> [Task directions]
Include in the output the line containing "- Quality alerts" and each subsequent line of the records, through the end, transcribed exactly. Add nothing else.

> [Provided material]
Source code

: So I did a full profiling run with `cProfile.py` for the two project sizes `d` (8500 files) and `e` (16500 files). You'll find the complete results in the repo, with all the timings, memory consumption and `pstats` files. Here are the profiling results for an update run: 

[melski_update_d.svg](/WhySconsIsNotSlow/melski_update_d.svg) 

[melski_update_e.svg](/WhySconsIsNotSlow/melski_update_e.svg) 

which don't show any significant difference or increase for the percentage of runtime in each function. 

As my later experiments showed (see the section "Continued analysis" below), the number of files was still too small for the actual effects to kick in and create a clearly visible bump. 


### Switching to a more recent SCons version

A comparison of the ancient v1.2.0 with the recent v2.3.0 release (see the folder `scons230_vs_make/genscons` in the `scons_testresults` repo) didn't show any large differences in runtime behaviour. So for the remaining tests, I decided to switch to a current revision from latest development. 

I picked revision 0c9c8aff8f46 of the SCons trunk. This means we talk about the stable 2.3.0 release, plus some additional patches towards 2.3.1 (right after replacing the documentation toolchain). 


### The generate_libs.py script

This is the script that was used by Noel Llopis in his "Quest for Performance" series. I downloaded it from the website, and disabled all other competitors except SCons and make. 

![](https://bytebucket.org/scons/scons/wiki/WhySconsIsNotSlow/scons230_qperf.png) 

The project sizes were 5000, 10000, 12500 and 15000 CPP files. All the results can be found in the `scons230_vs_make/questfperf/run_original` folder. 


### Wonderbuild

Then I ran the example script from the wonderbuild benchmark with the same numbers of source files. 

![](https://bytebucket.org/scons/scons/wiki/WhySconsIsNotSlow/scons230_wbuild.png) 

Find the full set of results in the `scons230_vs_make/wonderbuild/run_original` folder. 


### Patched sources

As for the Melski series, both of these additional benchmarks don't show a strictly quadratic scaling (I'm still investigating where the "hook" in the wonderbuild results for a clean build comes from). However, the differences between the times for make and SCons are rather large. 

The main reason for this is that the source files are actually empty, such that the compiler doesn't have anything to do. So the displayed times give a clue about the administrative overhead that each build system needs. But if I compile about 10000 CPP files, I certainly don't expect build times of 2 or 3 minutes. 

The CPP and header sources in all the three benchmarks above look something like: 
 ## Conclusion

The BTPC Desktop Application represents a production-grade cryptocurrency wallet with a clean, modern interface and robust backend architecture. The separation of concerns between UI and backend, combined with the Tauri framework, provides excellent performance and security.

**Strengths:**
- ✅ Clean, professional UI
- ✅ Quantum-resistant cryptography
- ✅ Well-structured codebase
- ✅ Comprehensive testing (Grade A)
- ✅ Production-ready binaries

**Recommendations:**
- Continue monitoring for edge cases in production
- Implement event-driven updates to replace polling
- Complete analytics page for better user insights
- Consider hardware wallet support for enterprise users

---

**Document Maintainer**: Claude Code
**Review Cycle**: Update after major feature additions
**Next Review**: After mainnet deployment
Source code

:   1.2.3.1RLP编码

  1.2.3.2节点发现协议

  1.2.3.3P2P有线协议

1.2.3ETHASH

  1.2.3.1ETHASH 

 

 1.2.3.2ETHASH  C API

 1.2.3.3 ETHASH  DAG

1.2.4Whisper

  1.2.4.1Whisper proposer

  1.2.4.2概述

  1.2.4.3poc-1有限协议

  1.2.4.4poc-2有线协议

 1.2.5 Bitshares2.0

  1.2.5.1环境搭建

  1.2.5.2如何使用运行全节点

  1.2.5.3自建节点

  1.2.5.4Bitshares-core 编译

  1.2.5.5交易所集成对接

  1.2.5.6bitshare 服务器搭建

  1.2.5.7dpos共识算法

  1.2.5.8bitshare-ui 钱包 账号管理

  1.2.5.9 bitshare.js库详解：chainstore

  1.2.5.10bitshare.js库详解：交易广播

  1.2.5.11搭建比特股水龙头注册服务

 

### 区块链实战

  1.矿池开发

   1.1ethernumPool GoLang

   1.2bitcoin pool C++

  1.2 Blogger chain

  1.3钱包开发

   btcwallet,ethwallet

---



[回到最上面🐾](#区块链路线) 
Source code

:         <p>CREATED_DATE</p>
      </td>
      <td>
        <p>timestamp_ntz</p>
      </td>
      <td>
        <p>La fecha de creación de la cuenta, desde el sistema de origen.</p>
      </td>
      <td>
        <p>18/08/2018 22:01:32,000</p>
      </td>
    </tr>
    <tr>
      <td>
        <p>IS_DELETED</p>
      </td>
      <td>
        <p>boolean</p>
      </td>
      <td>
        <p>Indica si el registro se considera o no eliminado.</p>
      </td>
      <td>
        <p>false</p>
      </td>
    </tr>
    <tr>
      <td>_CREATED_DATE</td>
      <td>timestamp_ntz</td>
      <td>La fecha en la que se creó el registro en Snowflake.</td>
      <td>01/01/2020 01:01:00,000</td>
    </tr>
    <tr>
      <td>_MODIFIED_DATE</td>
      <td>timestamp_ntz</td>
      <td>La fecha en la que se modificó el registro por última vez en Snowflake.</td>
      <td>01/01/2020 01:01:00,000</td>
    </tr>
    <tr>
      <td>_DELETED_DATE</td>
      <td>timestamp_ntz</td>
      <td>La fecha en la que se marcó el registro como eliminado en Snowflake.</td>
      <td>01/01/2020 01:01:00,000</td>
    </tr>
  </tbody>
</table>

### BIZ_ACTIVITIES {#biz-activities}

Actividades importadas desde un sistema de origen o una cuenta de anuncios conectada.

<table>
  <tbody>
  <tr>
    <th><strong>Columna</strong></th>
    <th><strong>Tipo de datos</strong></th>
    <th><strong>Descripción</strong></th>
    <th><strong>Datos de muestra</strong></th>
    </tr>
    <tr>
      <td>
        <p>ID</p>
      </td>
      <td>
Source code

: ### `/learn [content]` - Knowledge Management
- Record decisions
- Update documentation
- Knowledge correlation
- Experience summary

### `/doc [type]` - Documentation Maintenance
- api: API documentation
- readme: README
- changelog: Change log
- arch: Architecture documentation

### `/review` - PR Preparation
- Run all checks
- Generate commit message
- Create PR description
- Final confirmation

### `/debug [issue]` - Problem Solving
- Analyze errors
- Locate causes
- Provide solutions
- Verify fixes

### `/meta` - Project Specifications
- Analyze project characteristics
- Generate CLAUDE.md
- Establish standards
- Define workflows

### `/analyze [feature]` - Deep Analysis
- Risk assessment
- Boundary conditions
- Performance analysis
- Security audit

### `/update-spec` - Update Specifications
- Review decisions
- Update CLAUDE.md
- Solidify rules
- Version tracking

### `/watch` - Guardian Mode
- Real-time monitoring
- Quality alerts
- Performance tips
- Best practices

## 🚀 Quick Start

> [Answer to the problem]
- Quality alerts
- Performance tips
- Best practices

## 🚀 Quick Start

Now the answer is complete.